What about this one: 1911 Service Mag Plus | .45 ACP | Full-Size | 7 Round | SS-Wilson Combat

Have any of you used it?


----------



## miketx (Jul 20, 2015)

Wilsons are the best. They even make a ten rounder for it.


----------



## mopar (Nov 29, 2015)

When I purchased my pistols, first thing I bought for it was extra mags. I bought 10 stainless magazines. I think the website is Joe's 1911 magazines. They have worked flawless. I think they are checkmate.


----------



## DLYskes1976 (Sep 15, 2015)

my Sig 1911, doesnt like the mecgar or triple k, or any cheap mags... the slide wont lock on a empty mag. so i've stuck with buying Wilson combat, chip mccormick, stock sig mags, and Kimber Pro's


----------



## Spike12 (Dec 10, 2008)

Guys, the OP was over a year ago. I think he's been to that gun show and back more than few times.


----------



## Donn (Jul 26, 2013)

Save yourself time, trouble and money.
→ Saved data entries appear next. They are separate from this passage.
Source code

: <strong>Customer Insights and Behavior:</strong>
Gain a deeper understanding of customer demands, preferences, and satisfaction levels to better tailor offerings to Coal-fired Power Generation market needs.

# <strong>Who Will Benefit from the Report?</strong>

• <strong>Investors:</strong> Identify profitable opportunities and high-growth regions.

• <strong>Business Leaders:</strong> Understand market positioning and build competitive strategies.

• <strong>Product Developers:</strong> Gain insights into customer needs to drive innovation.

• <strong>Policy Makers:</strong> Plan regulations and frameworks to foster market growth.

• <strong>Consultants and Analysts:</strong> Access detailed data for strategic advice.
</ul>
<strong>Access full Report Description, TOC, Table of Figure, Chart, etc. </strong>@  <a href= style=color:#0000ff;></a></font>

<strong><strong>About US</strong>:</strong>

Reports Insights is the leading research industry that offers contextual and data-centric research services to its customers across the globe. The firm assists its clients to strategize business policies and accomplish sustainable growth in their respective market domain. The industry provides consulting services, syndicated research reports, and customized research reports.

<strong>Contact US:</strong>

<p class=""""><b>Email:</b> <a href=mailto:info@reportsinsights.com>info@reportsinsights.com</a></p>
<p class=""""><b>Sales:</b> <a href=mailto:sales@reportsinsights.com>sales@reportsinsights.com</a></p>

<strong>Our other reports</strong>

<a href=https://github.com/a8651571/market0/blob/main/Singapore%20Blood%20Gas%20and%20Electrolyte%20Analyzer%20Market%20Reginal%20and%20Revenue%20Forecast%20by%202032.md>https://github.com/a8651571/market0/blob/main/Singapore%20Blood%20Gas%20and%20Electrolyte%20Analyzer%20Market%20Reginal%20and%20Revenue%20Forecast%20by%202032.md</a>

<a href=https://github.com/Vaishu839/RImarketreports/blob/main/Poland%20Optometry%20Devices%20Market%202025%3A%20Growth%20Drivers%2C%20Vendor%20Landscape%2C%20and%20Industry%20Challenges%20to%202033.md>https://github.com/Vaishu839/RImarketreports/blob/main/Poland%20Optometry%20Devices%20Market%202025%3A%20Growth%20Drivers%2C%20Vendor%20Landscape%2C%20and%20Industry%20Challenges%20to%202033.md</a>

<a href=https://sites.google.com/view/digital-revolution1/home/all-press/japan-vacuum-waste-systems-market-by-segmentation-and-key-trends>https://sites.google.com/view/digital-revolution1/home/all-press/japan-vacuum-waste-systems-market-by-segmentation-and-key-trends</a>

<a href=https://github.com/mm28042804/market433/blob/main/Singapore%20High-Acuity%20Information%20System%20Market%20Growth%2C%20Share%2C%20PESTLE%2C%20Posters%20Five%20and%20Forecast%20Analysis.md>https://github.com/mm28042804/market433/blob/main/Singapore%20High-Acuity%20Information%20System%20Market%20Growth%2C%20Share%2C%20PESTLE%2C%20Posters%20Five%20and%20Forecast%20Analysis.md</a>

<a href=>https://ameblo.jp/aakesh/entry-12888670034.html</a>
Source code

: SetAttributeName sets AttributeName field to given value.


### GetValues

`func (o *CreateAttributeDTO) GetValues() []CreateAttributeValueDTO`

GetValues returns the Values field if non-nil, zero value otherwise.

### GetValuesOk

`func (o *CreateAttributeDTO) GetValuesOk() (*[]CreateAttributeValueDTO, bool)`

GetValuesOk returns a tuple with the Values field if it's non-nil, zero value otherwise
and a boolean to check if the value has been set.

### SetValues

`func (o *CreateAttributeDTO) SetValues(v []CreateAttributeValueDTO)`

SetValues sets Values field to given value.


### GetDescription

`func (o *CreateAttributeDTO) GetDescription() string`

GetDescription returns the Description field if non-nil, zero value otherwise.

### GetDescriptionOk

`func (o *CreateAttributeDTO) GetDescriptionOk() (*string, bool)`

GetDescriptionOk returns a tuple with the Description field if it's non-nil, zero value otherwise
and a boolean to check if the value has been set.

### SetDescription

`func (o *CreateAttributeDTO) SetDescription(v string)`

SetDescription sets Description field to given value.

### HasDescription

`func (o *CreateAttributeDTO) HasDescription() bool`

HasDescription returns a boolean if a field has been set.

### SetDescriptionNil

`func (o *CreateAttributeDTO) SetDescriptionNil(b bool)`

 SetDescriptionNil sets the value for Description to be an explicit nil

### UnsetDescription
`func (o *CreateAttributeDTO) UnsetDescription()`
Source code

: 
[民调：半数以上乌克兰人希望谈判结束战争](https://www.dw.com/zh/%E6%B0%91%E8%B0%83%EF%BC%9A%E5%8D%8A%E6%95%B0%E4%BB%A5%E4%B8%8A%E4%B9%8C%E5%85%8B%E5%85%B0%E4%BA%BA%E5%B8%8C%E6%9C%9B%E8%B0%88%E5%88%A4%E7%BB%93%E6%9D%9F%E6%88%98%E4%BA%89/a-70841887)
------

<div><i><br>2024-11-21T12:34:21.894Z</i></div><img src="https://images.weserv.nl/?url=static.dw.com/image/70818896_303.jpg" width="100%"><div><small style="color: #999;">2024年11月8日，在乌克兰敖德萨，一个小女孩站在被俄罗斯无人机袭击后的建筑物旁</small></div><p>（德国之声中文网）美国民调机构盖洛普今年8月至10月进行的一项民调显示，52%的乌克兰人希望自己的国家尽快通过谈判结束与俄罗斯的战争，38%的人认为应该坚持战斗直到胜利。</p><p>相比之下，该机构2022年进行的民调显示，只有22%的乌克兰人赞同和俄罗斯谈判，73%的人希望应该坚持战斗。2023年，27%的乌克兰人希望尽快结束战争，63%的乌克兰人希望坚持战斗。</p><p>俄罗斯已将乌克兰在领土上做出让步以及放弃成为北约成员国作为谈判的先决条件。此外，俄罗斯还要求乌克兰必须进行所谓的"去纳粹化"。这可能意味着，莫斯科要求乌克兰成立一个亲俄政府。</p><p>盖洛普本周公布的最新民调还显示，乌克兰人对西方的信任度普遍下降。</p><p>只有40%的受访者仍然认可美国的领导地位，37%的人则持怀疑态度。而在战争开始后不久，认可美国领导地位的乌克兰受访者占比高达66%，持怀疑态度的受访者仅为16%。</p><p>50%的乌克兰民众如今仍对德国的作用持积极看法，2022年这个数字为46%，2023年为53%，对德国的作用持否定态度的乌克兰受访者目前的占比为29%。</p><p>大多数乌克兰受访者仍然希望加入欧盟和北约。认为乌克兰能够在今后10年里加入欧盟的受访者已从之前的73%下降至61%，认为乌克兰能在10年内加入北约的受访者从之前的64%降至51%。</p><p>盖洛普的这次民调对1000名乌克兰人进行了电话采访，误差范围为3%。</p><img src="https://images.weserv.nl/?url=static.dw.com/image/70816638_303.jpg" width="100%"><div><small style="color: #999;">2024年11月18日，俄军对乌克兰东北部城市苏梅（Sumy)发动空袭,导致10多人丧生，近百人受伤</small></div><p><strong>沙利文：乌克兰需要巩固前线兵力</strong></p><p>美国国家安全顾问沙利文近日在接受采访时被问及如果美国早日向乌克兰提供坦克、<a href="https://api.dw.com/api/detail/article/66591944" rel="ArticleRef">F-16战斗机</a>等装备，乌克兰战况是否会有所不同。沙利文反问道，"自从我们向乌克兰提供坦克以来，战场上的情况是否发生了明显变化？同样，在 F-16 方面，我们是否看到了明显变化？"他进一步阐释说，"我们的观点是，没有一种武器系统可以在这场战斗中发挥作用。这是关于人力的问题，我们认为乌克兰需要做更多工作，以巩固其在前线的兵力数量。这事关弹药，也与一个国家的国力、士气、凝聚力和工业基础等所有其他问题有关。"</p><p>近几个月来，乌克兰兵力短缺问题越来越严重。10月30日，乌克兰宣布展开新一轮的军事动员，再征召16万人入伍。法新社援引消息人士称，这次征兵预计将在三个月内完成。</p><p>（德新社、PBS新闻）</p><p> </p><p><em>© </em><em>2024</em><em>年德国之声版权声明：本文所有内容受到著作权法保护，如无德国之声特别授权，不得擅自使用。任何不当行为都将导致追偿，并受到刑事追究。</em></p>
Get Wilson Combat.


----------



## win231 (Aug 5, 2015)

miketx said:


> Wilsons are the best. They even make a ten rounder for it.


They sure are. And the Wilson 10-rd "Bureaucrat" mags have never caused malfunctions (like some 10-rounders do). The Wilson has a tab that prevents overinsertion of the mag.


----------



## bambam (Jul 14, 2006)

Chip McCormick and Wilson for me.


Tom


----------